218950 Colorado's Ryan White SBIRT Collaborative Project: Screening and brief intervention for substance use in HIV/AIDS case management and healthcare settings

Wednesday, November 10, 2010 : 1:24 PM - 1:42 PM

Leigh Fischer, MPH , SBIRT Colorado, Peer Assistance Services, Inc., Denver, CO
Brenda Kane , SBIRT Colorado, Peer Assistance Services, Inc., Denver, CO
This presentation discusses screening, brief intervention, and referral to treatment for substance use (SBIRT) within HIV/AIDS treatment and care and lessons learned from Colorado's Ryan White SBIRT Collaborative Project. Evidence demonstrates that screening and brief intervention in healthcare settings is effective in changing behavior and preventing adverse outcomes attributable to substances. Studies show people living with HIV are more likely to experience substance abuse problems than the general population, and early detection and intervention offsets the negative ramifications, including poor treatment adherence. Despite the linkage between substance use and HIV, screening and brief intervention protocols have not been readily adopted in the continuum of HIV/AIDS services.
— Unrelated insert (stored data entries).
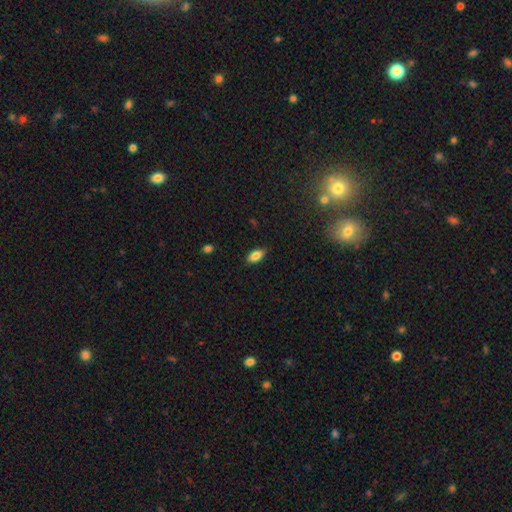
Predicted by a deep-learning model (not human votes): Smooth or featured?
  - smooth: 84% *
  - star or artifact: 8%
  - featured or disk: 8%
How rounded?
  - in between: 90% *
  - cigar-shaped: 6%
  - round: 4%
Merging?
  - none: 85% *
  - minor disturbance: 12%
  - major disturbance: 2%
  - merger: 1%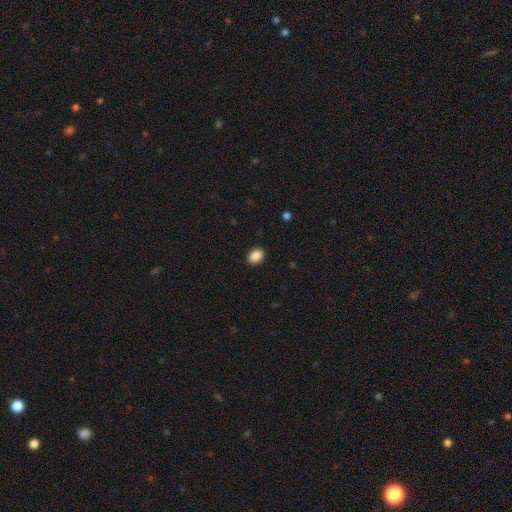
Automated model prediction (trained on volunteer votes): smooth_or_featured: smooth (p=0.88) [alt: star or artifact p=0.08]
how_rounded: in between (p=0.62) [alt: round p=0.37]
merging: none (p=0.90) [alt: minor disturbance p=0.07]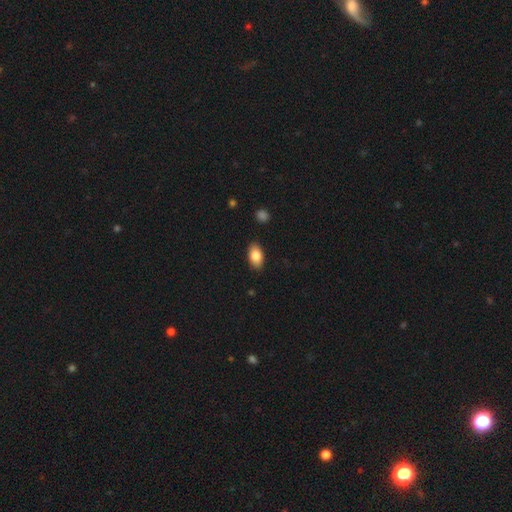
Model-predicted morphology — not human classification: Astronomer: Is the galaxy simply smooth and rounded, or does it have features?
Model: smooth — 84%.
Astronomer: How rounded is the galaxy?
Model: in between — 92%.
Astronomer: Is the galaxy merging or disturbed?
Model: none — 87%.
In order to introduce SBIRT procedures tailored for HIV/AIDS care in Colorado, we collaborated efforts between SAMHSA's SBIRT initiative and HRSA's Ryan White program. Of 1,954 patients screened, 36% received a brief intervention for risky alcohol, tobacco, or drug use and 19% were referred to specialized treatment. Data suggests people living with HIV are more likely to misuse substances and to experience negative consequences due to their use. Preliminary findings indicate that SBIRT can be successfully implemented into HIV treatment and care to address substance use. This presentation explores the obstacles that hinder the efficacy of SBIRT, and identifies the administrative and policy considerations that are necessary for effective implementation. Recommendations are made for standardizing SBIRT in HIV care: applying a systematic approach to screening; training providers to conduct brief interventions; establishing a referral system; and, integrating SBIRT services with adherence and retention efforts.

Learning Areas:
Administer health education strategies, interventions and programs
Implementation of health education strategies, interventions and programs
Planning of health education strategies, interventions, and programs
Social and behavioral sciences

Learning Objectives:
Evaluate data collected and lessons learned from implementing screening and brief intervention for substance use in eight HIV/AIDS treatment and care settings across Colorado. Compare brief intervention for substance use in eight HIV/AIDS treatment and care settings across Colorado with outcomes from Colorado’s CSAT funded SBIRT initiative. Formulate practical methods for implementing SBIRT within HIV/AIDS services. Identify available tools and resources for introducing screening and brief intervention protocols for substance use in HIV/AIDS care.

Keywords: HIV Interventions, Screening

Presenting author's disclosure statement:

Qualified on the content I am responsible for because: I am qualified to present because I manage an initiative to implement screenings and brief interventions for substance use into a variety of healthcare settings across Colorado.
Any relevant financial relationships? No

I agree to comply with the American Public Health Association Conflict of Interest and Commercial Support Guidelines, and to disclose to the participants any off-label or experimental uses of a commercial product or service discussed in my presentation.